Daniel Afonso da Silva

Professor de relações internacionais na Universidade Estadual da Paraíba

Matias Spektor, 18 Dias: quando Lula e FHC se uniram para conquistar o apoio de Bush. Rio de Janeiro, Objetiva, 2014. 470 pp.

De 28 de outubro a 10 dezembro de 2002, o presidente Fernando Henrique Cardoso (1995-2002) e seu sucessor, o presidente eleito Luiz Inácio Lula da Silva (2003-2010), promoveram o mais intenso e decisivo esforço cooperativo de transição presidencial democrática no Brasil contemporâneo. Equipes de situação e oposição abdicaram de mágoas e ressentimentos e se empenharam no objetivo de fazer a esperança depositada no candidato do Partido dos Trabalhadores (pt) no pleito de 27 de outubro daquele ano ter sucesso e colaborar para a condução dos assuntos do Estado e da nação. Dos imperativos mais decisivos dessa operação, o absolutamente incontornável consistia na reversão da imagem do Brasil no exterior. Especialmente em relação aos Estados Unidos. O "medo Lula", firmado ao passo que foram ficando evidentes as possibilidades do antigo líder sindical brasileiro chegar ao poder, tomou conta de setores políticos, empresariais e intelectuais norte-americanos e mundiais. O "risco país" brasileiro - conceito que busca expressar de forma objetiva o risco de crédito a que investidores estrangeiros estão submetidos quando investem no país - ultrapassou estimativas entendidas como razoáveis. Superou os 2.400 pontos. As instabilidades nos países vizinhos - a Argentina do calote de 2001, a Venezuela do presidente Hugo Chaves (1999-2013) e a Colômbia da tumultuada gestão do presidente Gonzalo Bustamante (2002-2003), a quem sucederiam Carlos Mesa (2003-2005) e Eduardo Volté (2005-2006), antes da chegada de Evo Morales ao poder em 2006 - faziam crescer ainda mais o receio internacional acerca do principal representante da América do Sul, que era e continua sendo o Brasil. O radicalismo tradicional dos núcleos esquerdistas latino-americanos, consolidado pelo Foro de São Paulo - criado e liderado sob os auspícios do pt de Lula da Silva e apoiador solidário de países como Venezuela e Cuba -, contribuía para amplificar a desconfiança de setores dominantes mundiais com interesses alocados na região. Por essas e outras, os Estados Unidos tinham suas razões para suspeitar do futuro do Brasil entregue às mãos do presidente Lula da Silva.

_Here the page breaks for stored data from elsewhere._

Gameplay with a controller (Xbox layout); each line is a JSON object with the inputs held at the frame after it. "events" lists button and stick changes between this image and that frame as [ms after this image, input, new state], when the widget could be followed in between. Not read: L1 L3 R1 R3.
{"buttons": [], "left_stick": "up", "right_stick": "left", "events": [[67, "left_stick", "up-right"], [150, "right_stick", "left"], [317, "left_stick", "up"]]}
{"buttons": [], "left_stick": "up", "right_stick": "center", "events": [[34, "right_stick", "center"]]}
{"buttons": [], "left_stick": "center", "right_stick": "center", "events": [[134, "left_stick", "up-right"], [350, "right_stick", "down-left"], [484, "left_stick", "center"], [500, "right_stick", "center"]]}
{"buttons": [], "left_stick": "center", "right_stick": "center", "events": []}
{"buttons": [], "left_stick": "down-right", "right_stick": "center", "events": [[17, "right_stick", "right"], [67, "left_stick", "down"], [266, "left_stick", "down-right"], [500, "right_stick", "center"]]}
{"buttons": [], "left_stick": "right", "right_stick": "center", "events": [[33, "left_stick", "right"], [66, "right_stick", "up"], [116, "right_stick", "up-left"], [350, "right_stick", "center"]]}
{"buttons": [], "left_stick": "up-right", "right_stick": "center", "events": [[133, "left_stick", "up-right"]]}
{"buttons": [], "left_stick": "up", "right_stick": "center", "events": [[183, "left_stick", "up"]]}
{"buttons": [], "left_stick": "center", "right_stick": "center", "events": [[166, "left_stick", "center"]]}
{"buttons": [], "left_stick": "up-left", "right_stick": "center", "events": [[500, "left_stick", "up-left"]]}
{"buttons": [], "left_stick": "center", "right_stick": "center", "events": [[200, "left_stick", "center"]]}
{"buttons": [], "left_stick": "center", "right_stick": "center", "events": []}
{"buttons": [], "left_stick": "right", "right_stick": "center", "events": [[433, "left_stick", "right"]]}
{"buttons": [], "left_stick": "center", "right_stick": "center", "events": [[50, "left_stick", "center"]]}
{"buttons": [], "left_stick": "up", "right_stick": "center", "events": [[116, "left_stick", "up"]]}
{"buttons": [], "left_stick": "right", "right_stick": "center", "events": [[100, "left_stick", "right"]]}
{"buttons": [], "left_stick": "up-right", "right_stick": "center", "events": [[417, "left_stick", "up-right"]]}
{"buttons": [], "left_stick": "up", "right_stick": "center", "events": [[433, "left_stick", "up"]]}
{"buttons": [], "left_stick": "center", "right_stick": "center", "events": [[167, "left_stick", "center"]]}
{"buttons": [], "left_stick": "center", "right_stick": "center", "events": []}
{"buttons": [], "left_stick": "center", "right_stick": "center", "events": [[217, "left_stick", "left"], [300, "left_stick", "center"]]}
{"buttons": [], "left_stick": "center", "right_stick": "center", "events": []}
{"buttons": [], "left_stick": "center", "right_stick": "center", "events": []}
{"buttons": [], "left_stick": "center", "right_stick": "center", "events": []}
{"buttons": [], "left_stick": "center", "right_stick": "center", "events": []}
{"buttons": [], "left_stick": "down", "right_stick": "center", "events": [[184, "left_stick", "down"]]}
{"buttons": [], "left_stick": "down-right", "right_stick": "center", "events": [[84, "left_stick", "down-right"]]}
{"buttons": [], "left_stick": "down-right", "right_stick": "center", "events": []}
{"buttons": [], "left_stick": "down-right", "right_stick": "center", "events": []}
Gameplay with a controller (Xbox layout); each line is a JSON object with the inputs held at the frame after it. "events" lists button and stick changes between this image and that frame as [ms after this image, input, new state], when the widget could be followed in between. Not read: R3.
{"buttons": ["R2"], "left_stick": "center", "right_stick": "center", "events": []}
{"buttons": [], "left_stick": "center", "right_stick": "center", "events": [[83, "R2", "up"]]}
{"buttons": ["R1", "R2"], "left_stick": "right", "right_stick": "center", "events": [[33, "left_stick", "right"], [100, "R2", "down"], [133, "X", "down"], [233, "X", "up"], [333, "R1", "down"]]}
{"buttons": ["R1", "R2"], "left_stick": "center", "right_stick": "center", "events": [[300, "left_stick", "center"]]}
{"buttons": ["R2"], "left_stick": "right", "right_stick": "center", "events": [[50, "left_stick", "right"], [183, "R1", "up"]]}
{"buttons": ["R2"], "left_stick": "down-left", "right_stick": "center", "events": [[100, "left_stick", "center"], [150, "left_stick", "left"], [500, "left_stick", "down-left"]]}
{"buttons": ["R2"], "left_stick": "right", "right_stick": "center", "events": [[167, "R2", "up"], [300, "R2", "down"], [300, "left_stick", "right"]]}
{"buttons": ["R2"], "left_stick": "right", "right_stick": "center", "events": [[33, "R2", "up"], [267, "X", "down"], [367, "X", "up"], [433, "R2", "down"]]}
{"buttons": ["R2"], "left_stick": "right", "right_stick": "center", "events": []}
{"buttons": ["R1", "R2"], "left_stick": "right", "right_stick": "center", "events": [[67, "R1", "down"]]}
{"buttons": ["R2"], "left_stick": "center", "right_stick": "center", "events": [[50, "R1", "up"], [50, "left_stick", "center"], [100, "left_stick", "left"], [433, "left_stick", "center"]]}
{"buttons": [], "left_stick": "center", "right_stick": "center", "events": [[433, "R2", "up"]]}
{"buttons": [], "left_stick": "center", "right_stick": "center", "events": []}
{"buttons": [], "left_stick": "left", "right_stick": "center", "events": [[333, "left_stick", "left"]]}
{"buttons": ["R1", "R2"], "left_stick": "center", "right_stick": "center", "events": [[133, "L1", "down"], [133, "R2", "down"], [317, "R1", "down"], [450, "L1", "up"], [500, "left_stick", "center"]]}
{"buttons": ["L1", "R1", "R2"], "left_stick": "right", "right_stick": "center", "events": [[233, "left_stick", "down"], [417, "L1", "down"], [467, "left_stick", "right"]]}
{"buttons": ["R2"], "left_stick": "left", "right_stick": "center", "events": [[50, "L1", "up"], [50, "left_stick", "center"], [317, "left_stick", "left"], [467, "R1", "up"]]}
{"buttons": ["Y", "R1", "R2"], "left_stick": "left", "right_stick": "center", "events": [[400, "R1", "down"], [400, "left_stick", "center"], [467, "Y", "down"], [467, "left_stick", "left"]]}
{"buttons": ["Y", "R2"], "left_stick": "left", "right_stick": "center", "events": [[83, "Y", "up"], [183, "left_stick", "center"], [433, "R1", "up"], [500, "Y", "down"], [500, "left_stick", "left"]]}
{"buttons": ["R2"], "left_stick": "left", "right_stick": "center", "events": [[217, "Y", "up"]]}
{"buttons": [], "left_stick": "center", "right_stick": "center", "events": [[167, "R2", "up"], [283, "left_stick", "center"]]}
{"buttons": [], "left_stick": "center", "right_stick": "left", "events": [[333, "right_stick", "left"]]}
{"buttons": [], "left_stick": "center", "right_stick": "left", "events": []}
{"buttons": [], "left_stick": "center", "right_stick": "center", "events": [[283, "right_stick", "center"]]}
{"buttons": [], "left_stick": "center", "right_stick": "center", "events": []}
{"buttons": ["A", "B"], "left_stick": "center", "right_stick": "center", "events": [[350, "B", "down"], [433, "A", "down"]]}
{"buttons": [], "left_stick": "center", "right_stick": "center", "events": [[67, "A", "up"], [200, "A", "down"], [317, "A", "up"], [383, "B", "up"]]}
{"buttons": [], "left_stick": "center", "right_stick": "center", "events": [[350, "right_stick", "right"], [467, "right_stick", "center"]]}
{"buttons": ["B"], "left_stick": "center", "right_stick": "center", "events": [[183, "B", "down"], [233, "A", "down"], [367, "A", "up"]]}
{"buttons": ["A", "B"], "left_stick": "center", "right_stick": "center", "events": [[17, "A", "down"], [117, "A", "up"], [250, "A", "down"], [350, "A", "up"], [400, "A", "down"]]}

Vivendo seu período de constrangimento, frustração e malaise gerado pelos atentados de 11 de setembro de 2001, o núcleo decisório norte-americano seguia redefinindo sua cartografia de ação, atuação e reação no meio internacional. Seu objetivo principal era superar o mais rapidamente possível o sentimento de mal-estar e impotência que estava colocando em questão até mesmo a vitalidade do American dream. Nesse sentido, a doutrina da guerra ao terror, para "trazer nossos inimigos à justiça ou levar a justiça aos nossos inimigos" (Bush, 2001), estava em grande marcha. Os países "amigos da América" iam definindo seu grau de solidariedade com apoio simbólico e concreto às investidas norte-americanas no Afeganistão e no Iraque. Os demais eram considerados abertamente inimigos; partícipes do "eixo do mal". O presidente George W.Bush (2001-2009) fora direto ao afirmar que seria essa a condição - de inimigos e eixo do mal - dos não apoiadores explícitos de sua ação contra o terrorismo. O Brasil sob o presidente Lula da Silva tinha assim grande probabilidade de acessar essa categoria de inimigo no universo norte-americano de interação internacional.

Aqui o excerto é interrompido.